I feel like a bit of a fraud creating this page considering I am still on my weight loss journey, but background is good!
I was always a chubby child. I remember looking in the mirror, hating my chubby little face. I remember my mum telling me I was fine, it was puppy fat, it would go away with age. She lied! It never did, and I always felt annoyed at this. I was always the chubby child, and when I look back at pictures I cringe. I was never huge, but big enough to look overweight.
When I hit my teens I began to think more about my weight, and my morals and life in general. I went vegetarian, much to the ire of my meat eating parents. I decided to make my own meals, however these were cheese and egg filled meals usually. Regardless of this I lost weight, in fact, when I was around 15 I was the lightest I have ever been in my life, around 9 stone and a size 10. I still thought I was fat!
I moved out of home, and sadly went back to eating meat.

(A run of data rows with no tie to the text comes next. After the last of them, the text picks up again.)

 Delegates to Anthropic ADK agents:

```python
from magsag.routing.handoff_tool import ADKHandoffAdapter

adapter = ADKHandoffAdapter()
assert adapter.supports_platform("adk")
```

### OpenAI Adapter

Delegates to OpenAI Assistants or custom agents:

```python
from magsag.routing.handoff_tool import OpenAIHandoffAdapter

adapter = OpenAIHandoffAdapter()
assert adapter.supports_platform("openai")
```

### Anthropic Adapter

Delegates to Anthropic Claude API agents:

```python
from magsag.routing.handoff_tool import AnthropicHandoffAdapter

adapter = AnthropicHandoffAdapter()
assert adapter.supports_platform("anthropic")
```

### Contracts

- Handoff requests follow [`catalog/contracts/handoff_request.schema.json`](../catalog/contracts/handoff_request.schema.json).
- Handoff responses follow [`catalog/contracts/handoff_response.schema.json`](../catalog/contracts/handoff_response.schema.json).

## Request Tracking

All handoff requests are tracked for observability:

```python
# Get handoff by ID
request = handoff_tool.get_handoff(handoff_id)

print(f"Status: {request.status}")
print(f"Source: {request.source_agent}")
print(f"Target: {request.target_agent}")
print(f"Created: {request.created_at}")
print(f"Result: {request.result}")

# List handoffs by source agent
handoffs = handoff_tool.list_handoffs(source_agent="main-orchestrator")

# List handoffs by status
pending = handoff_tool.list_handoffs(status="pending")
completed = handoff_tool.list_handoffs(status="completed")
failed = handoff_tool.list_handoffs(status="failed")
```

I’m not sure why, I question it often. The weight piled on, slowly to begin with, but during pregnancy with my son I really ate for two. It opened the floodgates to a bad habit of binge eating. Not diagnosable, not so bad I felt sick binge eating, but frequent bouts of late evening eating that I still struggle with nowadays. After my son I reached around 14 stone which was horrifying enough, but after my daughter I was around 16 stone.
I have yoyo lost weight over the years, three times now I have lost three stone. Unfortunately each time I was heavier than the previous when I started so I am going nowhere fast.
This time although being on a plateau I have managed to maintain most of the three stone for a number of months which is better than any previous time.